Более подробно, уже не в митинговом стиле, а в виде тезисов, Ленин изложил свою позицию в апреле, особо подчеркнув, что ситуация для переворота самая благоприятная, какая только может быть: "Россия сейчас самая свободная страна в мире из всех воюющих стран", страна, где "отсутствует насилие над массами". То есть предлагалось делать вторую революцию подряд за три месяца в "самой свободной стране мира".
Никаких конкретных созидательных задам не ставилось, предлагалось лишь в принципе рассмотреть вопрос о "государстве-коммуне", прообразом которого должна стать Парижская коммуна. Вот и весь чертеж будущей России. Задачи на обозримое будущее были совершенно иными: переворот, удержание власти, участие в мировой революции, создание нового боевого Интернационала и параллельно слом старой буржуазной машины.
Безоговорочно и сразу принять столь резкую перемену курса оказались способны далеко не все большевики. Кстати, даже в "Правде" "Апрельские тезисы" Ленина были опубликованы лишь как его частное мнение. Редакция от вождя открыто отмежевалась. Газета писала:
Что касается общей схемы т. Ленина, то она представляется нам неприемлемой, поскольку она исходит из признания буржуазно-демократической революции законченной и рассчитывает на немедленное перерождение этой революции в революцию социалистическую.
Подробно о развернувшейся после возвращения Ленина борьбе среди большевиков написал в своей "Истории русской революции" Троцкий. Особых передержек там нет. Это куда более честное повествование о подготовке и ходе Октябрьского переворота, чем все многочисленные труды на ту же тему, выпущенные в период от "генсека" Сталина до "генсека" Горбачева. Другое дело, что перипетии этой борьбы описаны автором не без цинизма, вообще свойственного Троцкому.
На Апрельской конференции Ленин попытался перевести партию из состояния революционно "бессознательного" в революционно "сознательное", но получил отпор.
Дискуссия развернулась нешуточная.
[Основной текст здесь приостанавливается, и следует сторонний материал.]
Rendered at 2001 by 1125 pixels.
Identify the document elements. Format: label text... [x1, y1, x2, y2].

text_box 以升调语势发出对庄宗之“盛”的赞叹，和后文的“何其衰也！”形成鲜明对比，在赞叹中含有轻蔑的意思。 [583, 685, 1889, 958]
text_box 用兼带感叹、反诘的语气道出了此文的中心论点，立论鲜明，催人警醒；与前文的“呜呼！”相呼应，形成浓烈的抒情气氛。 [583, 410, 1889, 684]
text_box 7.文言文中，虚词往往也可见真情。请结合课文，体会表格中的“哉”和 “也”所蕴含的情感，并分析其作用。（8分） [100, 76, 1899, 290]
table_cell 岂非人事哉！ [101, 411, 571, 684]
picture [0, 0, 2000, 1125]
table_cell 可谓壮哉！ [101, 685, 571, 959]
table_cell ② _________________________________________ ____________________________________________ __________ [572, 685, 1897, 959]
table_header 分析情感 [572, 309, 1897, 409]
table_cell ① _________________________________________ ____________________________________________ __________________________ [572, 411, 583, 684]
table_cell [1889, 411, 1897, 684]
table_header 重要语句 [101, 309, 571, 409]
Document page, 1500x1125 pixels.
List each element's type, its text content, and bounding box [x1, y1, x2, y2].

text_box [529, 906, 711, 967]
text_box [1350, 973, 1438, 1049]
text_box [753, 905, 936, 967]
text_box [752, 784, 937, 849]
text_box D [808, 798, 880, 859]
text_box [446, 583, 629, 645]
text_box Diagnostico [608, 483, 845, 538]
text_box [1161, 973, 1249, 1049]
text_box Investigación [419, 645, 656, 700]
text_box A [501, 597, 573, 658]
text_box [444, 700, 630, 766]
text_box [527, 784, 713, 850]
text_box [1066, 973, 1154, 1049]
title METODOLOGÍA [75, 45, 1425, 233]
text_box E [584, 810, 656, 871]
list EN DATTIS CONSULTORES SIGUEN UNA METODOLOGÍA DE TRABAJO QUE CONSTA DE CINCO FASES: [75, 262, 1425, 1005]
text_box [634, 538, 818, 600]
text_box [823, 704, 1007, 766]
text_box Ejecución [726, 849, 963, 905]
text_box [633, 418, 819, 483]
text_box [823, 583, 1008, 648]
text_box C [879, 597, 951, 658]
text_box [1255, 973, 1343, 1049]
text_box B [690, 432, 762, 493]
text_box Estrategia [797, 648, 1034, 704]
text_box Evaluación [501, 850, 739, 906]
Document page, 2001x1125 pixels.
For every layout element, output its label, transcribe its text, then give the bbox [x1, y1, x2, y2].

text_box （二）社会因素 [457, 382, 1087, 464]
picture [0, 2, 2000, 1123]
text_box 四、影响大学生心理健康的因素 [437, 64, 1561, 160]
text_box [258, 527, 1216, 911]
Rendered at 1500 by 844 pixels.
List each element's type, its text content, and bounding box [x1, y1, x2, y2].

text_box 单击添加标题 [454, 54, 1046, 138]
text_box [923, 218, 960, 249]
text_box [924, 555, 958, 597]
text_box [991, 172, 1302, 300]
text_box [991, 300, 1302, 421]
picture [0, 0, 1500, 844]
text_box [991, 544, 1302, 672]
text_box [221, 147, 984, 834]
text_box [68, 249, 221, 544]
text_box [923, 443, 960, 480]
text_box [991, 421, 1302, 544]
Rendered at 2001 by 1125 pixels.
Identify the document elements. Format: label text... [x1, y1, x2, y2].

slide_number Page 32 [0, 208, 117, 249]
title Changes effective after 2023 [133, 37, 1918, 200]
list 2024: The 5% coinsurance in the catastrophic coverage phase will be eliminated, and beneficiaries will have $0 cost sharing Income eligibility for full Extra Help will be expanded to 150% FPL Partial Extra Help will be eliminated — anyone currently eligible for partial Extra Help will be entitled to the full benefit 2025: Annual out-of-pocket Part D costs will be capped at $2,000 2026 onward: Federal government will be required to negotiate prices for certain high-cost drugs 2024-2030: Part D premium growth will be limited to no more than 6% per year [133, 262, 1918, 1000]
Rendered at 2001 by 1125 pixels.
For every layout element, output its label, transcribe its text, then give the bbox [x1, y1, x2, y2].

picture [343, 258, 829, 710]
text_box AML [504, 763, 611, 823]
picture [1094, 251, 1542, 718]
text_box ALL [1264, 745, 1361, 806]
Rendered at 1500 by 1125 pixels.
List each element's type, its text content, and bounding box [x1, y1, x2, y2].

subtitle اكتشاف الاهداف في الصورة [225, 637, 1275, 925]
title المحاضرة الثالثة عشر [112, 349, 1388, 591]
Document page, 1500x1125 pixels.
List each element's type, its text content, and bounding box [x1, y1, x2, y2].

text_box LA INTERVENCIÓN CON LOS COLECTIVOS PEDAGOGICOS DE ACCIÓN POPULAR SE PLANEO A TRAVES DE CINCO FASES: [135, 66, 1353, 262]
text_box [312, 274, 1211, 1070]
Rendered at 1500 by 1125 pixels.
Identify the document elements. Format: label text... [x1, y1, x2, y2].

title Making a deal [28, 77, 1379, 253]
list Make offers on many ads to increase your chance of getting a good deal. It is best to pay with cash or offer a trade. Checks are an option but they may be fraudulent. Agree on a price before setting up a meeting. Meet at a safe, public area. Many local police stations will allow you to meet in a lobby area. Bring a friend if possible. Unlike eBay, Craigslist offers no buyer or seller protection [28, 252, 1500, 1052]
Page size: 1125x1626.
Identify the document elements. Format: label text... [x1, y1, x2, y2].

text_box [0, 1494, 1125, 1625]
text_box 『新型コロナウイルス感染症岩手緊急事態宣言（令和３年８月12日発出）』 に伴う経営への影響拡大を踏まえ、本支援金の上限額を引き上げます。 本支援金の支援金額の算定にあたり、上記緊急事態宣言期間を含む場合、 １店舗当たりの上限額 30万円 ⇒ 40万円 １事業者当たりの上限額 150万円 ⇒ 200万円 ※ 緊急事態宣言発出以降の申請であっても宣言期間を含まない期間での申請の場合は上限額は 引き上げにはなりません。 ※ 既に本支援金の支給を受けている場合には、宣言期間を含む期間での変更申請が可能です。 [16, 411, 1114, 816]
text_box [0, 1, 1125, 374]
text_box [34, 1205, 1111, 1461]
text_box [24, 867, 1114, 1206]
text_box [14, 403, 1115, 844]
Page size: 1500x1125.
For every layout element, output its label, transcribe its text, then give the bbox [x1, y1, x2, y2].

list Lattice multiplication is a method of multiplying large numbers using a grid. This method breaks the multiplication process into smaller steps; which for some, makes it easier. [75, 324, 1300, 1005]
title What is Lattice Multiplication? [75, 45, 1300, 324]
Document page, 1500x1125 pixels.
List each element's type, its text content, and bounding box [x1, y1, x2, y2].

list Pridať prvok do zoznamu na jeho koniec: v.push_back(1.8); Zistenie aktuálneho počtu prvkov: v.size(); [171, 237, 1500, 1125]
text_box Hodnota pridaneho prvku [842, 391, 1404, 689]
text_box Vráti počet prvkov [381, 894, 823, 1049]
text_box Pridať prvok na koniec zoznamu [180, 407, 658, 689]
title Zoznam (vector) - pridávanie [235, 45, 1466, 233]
Феликс Дзержинский, будущий создатель ВЧК, намекая на оторванность Ленина от реальной России, потребовал от лица "многих", которые "не согласны принципиально с тезисами докладчика", выслушать содоклад "от товарищей, которые пережили революцию практически". Будущий "всесоюзный староста" (председатель Президиума Верховного Совета СССР) Михаил Калинин возмущался: "…удивляюсь заявлению тов. Ленина о том, что старые большевики стали помехой в настоящий момент". А будущий первый председатель ВЦИК Лев Каменев снова и снова объяснял Ленину, как способному, но прогулявшему важнейшие уроки ученику, какие объективные условия (строго по Марксу) мешают немедленной реализации пролетарской революции в России. Против Ленина был и будущий "герой Гражданской войны" Михаил Фрунзе.